■ **TASK REQUIREMENTS**:
Copy the lines verbatim, starting at the line that contains "Views of one" and ending at the line that contains "-0.015985, -0.959148, 1.717370]]". Leave the pictures out of your answer.

─── RECORDS TO PROCESS

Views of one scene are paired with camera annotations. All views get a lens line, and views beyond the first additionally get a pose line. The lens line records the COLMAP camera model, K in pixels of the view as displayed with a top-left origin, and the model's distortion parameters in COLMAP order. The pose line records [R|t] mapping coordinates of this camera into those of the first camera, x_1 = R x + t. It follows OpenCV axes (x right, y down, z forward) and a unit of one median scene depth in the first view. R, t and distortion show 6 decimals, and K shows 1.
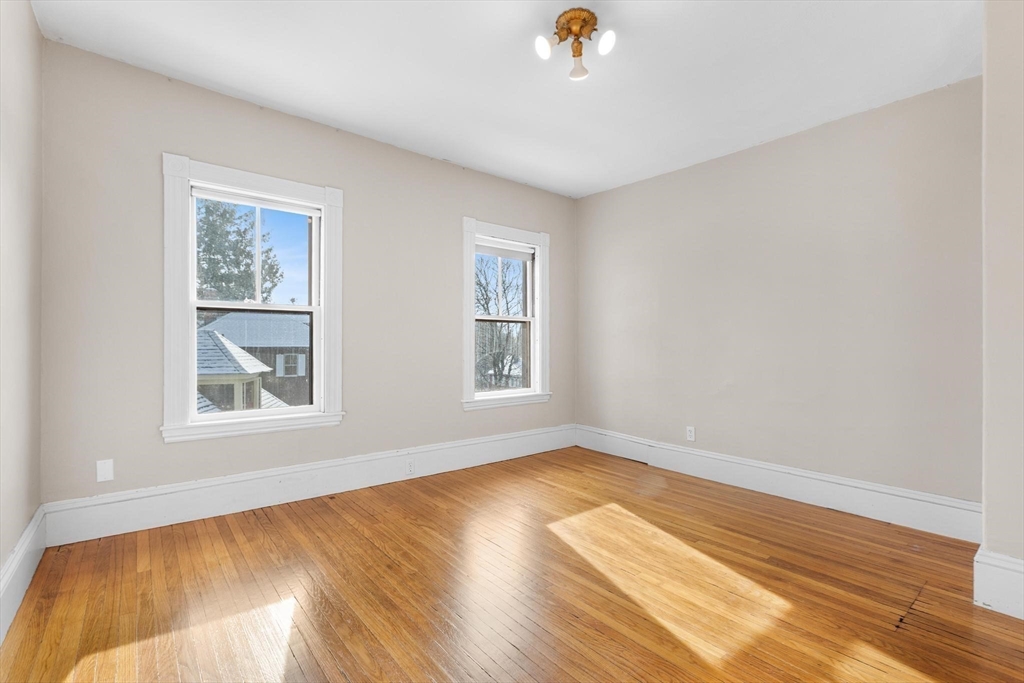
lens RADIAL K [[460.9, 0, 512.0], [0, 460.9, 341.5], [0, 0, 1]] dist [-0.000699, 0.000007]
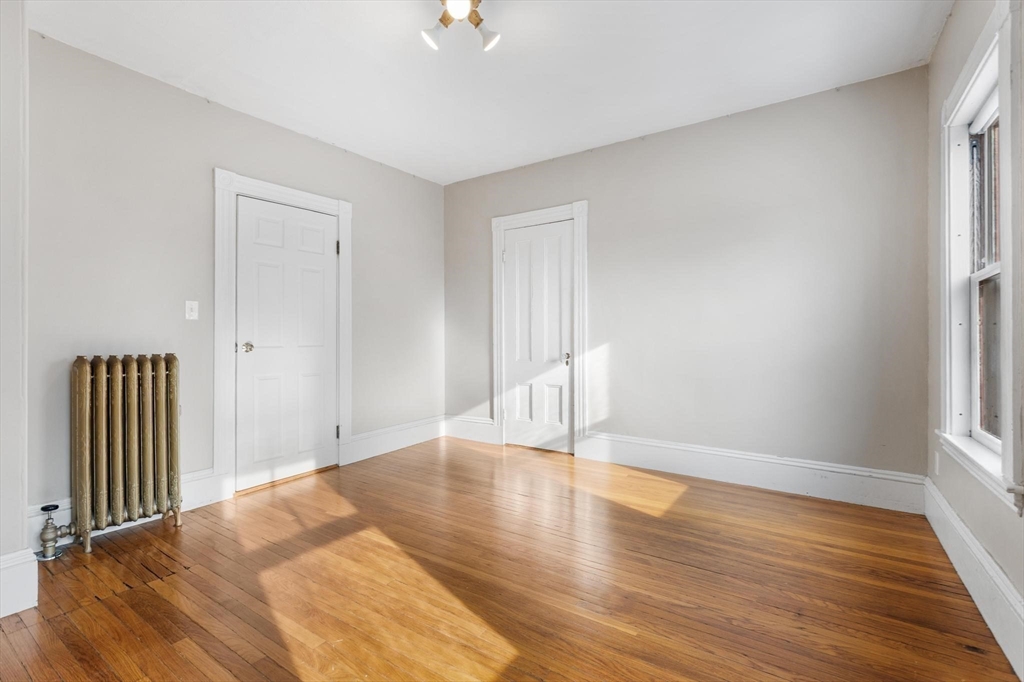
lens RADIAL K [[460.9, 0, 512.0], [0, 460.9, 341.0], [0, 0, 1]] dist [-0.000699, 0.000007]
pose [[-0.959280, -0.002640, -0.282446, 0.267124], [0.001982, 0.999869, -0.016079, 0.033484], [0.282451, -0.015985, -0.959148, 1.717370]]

──────
─── RECORDS TO PROCESS

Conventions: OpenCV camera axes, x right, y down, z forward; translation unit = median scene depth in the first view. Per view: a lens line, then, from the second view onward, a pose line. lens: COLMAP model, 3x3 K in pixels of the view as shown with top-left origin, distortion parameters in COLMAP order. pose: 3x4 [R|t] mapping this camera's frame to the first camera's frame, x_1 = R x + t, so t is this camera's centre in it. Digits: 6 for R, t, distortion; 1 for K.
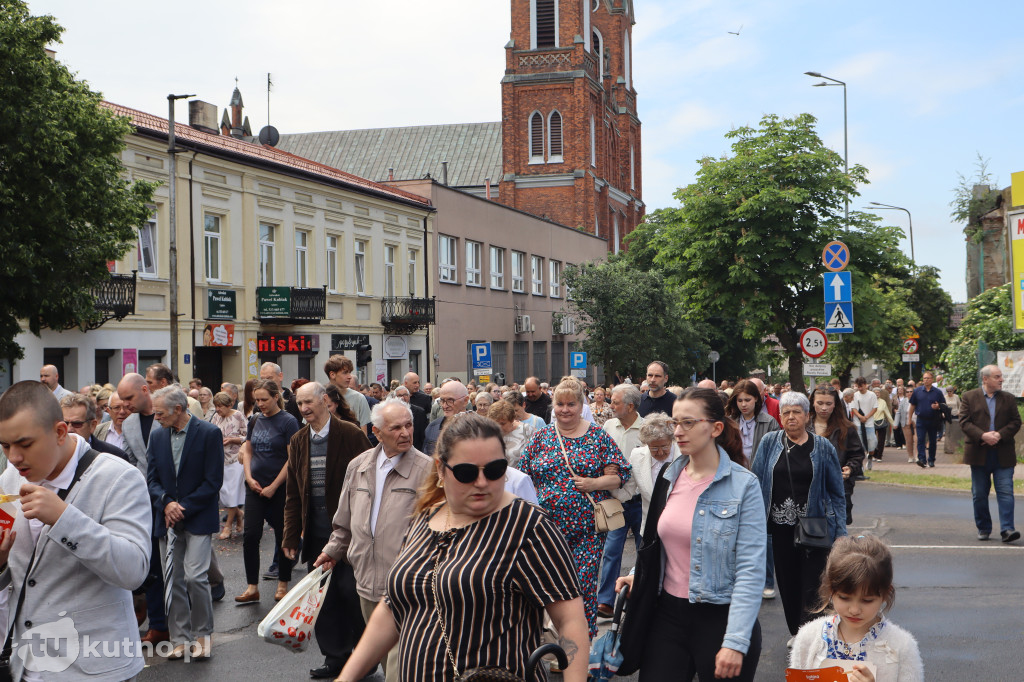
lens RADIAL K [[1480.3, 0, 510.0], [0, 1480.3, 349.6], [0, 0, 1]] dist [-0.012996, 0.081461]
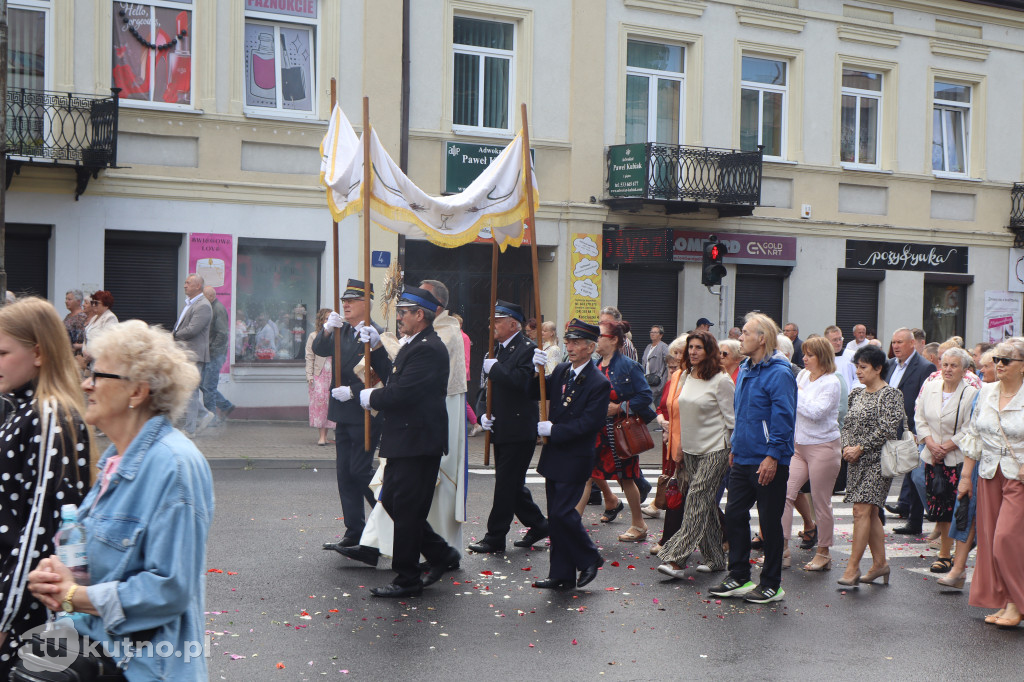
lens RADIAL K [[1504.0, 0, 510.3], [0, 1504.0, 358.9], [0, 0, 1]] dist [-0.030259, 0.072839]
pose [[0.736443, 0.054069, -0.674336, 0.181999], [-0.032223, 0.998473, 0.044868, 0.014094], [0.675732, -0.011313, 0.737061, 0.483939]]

──────
─── RECORDS TO PROCESS

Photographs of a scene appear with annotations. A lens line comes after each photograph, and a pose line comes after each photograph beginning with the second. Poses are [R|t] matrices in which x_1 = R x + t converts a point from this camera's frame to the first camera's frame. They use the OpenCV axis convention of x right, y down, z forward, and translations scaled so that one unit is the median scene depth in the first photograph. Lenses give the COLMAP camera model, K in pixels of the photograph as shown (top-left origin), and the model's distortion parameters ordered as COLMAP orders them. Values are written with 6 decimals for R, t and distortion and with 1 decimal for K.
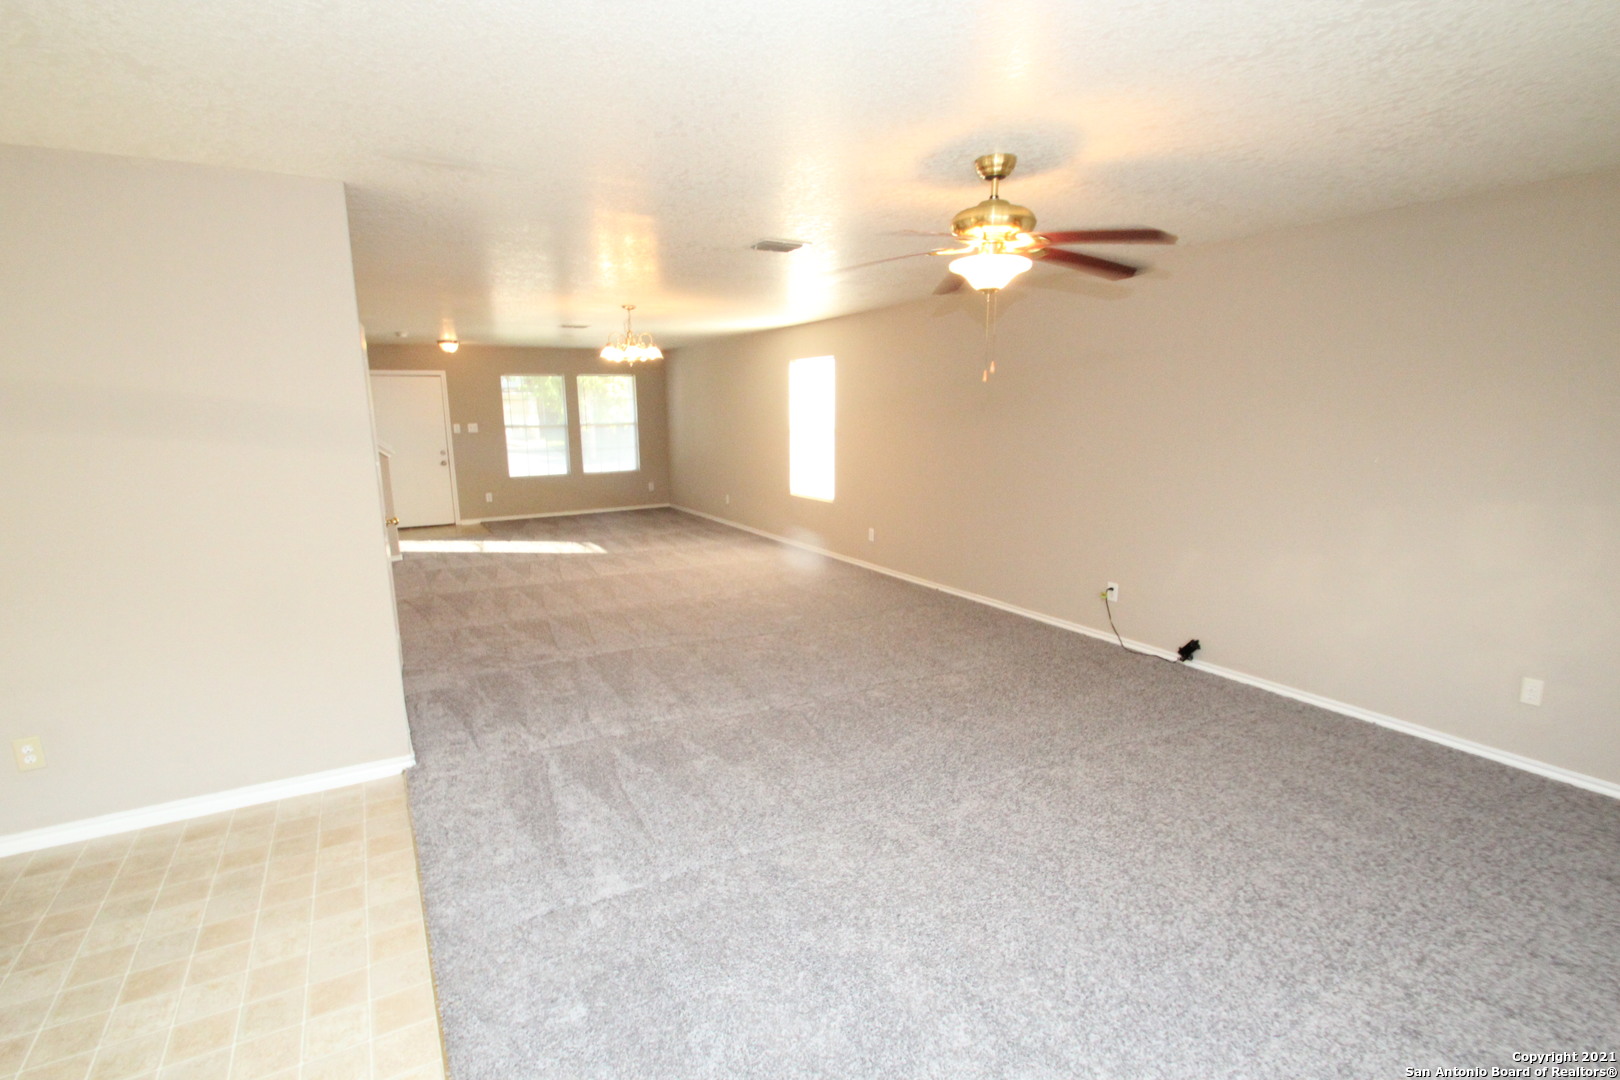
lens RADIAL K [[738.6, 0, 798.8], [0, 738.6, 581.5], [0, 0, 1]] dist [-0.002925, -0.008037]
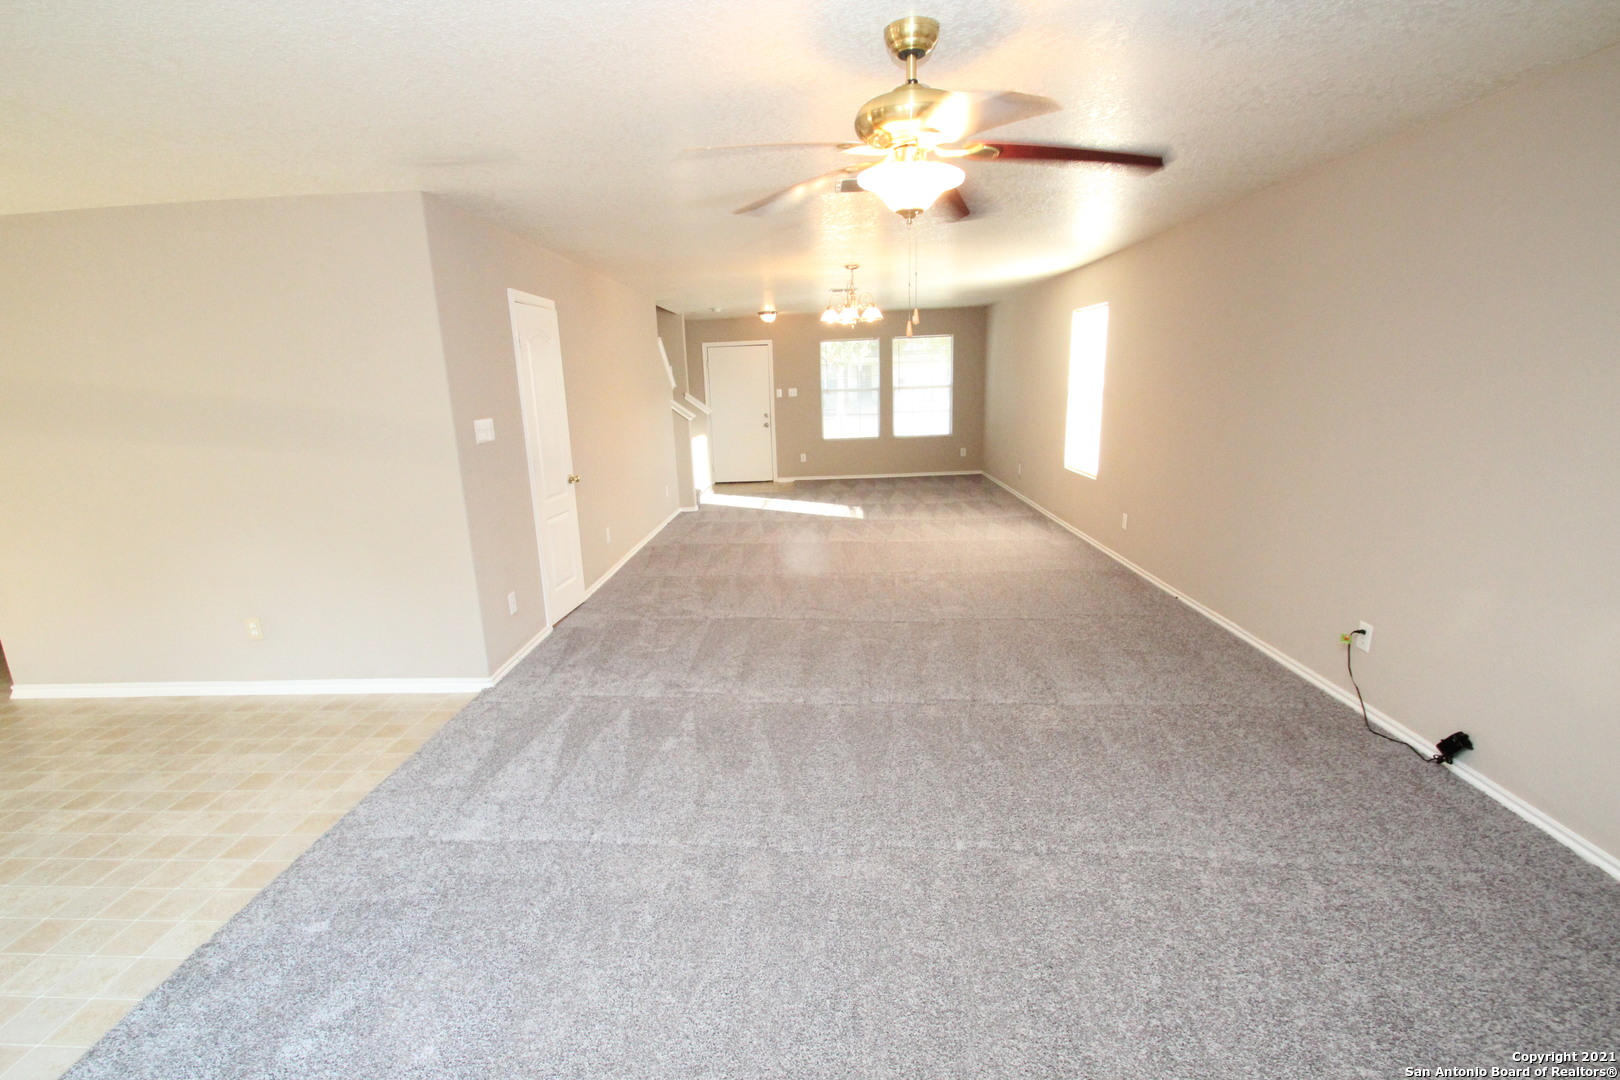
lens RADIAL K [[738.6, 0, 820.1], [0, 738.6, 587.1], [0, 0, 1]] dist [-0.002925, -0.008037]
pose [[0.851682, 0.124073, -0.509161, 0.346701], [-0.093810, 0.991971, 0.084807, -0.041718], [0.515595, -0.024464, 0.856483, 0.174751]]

──────

■ **RESPONSE TO THE TASK**:
Views of one scene are paired with camera annotations. All views get a lens line, and views beyond the first additionally get a pose line. The lens line records the COLMAP camera model, K in pixels of the view as displayed with a top-left origin, and the model's distortion parameters in COLMAP order. The pose line records [R|t] mapping coordinates of this camera into those of the first camera, x_1 = R x + t. It follows OpenCV axes (x right, y down, z forward) and a unit of one median scene depth in the first view. R, t and distortion show 6 decimals, and K shows 1.
lens RADIAL K [[460.9, 0, 512.0], [0, 460.9, 341.5], [0, 0, 1]] dist [-0.000699, 0.000007]
lens RADIAL K [[460.9, 0, 512.0], [0, 460.9, 341.0], [0, 0, 1]] dist [-0.000699, 0.000007]
pose [[-0.959280, -0.002640, -0.282446, 0.267124], [0.001982, 0.999869, -0.016079, 0.033484], [0.282451, -0.015985, -0.959148, 1.717370]]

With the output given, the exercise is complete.